--- Tasks for this exercise ---
• a. List every question the writer asks in the SIM passage.
• b. Quote the saved data entries listing starting with its first line and ending after the line that contains "Cámbiate al internet".

--- Provided passage ---
----

The article concludes with this statement: We deeply regret and, indeed, grieve any occurrence of abuse, and we stand ready to respond if we learn of any current abuse or anyone else from the past for whom we could help bring a measure of justice and healing. We also protect the right of confidentiality for those who have made reports.”

Is SIM also protecting the confidentiality of the perpetrators? Are they imposing confidentiality on investigations to protect their reputation? How does SIM plan to help to bring justice and healing to abused adult MKs? I look forward to hearing more details about their plans.

This article by Mr. McGregor gives me hope that SIM is paying some attention now to the issue. I wonder what the response will be in the next Simroots and in the more immediate forum of the social media.

Read the latest issue of Simroots.  The article by Mr. McGregor is in Open Dialogue on page 3.

----

(Saved data entries)
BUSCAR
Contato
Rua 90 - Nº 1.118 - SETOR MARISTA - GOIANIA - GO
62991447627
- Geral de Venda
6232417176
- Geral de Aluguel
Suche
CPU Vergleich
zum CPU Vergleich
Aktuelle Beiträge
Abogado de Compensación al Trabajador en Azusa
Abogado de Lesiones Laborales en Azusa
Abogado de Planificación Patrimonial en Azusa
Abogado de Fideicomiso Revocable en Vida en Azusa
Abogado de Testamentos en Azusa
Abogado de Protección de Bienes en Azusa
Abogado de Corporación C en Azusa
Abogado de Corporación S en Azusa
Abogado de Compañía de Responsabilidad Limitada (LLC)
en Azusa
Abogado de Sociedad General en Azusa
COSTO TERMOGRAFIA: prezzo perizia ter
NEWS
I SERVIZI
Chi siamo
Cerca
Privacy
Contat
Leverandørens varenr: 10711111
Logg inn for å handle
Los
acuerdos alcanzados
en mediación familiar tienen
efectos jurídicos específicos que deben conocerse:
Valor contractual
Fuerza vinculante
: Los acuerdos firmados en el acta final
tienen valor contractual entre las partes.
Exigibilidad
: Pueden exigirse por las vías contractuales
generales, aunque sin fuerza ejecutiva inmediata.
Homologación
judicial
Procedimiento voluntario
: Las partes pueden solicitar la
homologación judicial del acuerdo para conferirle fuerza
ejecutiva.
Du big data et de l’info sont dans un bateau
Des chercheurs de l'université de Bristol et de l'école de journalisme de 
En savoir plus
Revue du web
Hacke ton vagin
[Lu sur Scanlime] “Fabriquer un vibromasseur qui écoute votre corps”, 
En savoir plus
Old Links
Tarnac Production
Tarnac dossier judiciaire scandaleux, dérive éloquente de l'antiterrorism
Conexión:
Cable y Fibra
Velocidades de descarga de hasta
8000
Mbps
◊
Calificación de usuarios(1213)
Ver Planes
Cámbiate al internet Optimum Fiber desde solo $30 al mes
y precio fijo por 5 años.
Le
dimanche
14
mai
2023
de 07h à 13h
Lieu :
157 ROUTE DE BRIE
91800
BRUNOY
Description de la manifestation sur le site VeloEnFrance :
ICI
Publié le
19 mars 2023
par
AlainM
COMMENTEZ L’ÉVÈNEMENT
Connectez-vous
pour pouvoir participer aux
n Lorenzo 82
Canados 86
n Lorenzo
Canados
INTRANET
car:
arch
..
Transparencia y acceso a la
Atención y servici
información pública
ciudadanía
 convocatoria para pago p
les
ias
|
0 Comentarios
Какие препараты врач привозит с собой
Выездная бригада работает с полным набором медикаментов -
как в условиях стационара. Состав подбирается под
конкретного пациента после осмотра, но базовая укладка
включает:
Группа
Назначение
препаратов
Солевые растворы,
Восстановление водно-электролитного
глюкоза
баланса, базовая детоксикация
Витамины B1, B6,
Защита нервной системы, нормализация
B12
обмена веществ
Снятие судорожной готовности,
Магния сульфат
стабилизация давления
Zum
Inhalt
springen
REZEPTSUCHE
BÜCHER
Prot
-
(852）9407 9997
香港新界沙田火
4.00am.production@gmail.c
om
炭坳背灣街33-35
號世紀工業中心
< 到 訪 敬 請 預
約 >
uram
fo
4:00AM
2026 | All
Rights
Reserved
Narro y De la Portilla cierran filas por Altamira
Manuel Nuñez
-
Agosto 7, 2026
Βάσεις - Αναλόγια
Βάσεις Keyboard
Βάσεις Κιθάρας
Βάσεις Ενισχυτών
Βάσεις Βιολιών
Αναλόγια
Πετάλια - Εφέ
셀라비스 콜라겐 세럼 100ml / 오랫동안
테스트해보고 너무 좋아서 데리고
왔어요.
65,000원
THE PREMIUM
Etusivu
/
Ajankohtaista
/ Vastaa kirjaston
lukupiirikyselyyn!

----

--- Activity answers ---
• a.
- Is SIM also protecting the confidentiality of the perpetrators?
- Are they imposing confidentiality on investigations to protect their reputation?
- How does SIM plan to help to bring justice and healing to abused adult MKs?

• b.
BUSCAR
Contato
Rua 90 - Nº 1.118 - SETOR MARISTA - GOIANIA - GO
62991447627
- Geral de Venda
6232417176
- Geral de Aluguel
Suche
CPU Vergleich
zum CPU Vergleich
Aktuelle Beiträge
Abogado de Compensación al Trabajador en Azusa
Abogado de Lesiones Laborales en Azusa
Abogado de Planificación Patrimonial en Azusa
Abogado de Fideicomiso Revocable en Vida en Azusa
Abogado de Testamentos en Azusa
Abogado de Protección de Bienes en Azusa
Abogado de Corporación C en Azusa
Abogado de Corporación S en Azusa
Abogado de Compañía de Responsabilidad Limitada (LLC)
en Azusa
Abogado de Sociedad General en Azusa
COSTO TERMOGRAFIA: prezzo perizia ter
NEWS
I SERVIZI
Chi siamo
Cerca
Privacy
Contat
Leverandørens varenr: 10711111
Logg inn for å handle
Los
acuerdos alcanzados
en mediación familiar tienen
efectos jurídicos específicos que deben conocerse:
Valor contractual
Fuerza vinculante
: Los acuerdos firmados en el acta final
tienen valor contractual entre las partes.
Exigibilidad
: Pueden exigirse por las vías contractuales
generales, aunque sin fuerza ejecutiva inmediata.
Homologación
judicial
Procedimiento voluntario
: Las partes pueden solicitar la
homologación judicial del acuerdo para conferirle fuerza
ejecutiva.
Du big data et de l’info sont dans un bateau
Des chercheurs de l'université de Bristol et de l'école de journalisme de 
En savoir plus
Revue du web
Hacke ton vagin
[Lu sur Scanlime] “Fabriquer un vibromasseur qui écoute votre corps”, 
En savoir plus
Old Links
Tarnac Production
Tarnac dossier judiciaire scandaleux, dérive éloquente de l'antiterrorism
Conexión:
Cable y Fibra
Velocidades de descarga de hasta
8000
Mbps
◊
Calificación de usuarios(1213)
Ver Planes
Cámbiate al internet Optimum Fiber desde solo $30 al mes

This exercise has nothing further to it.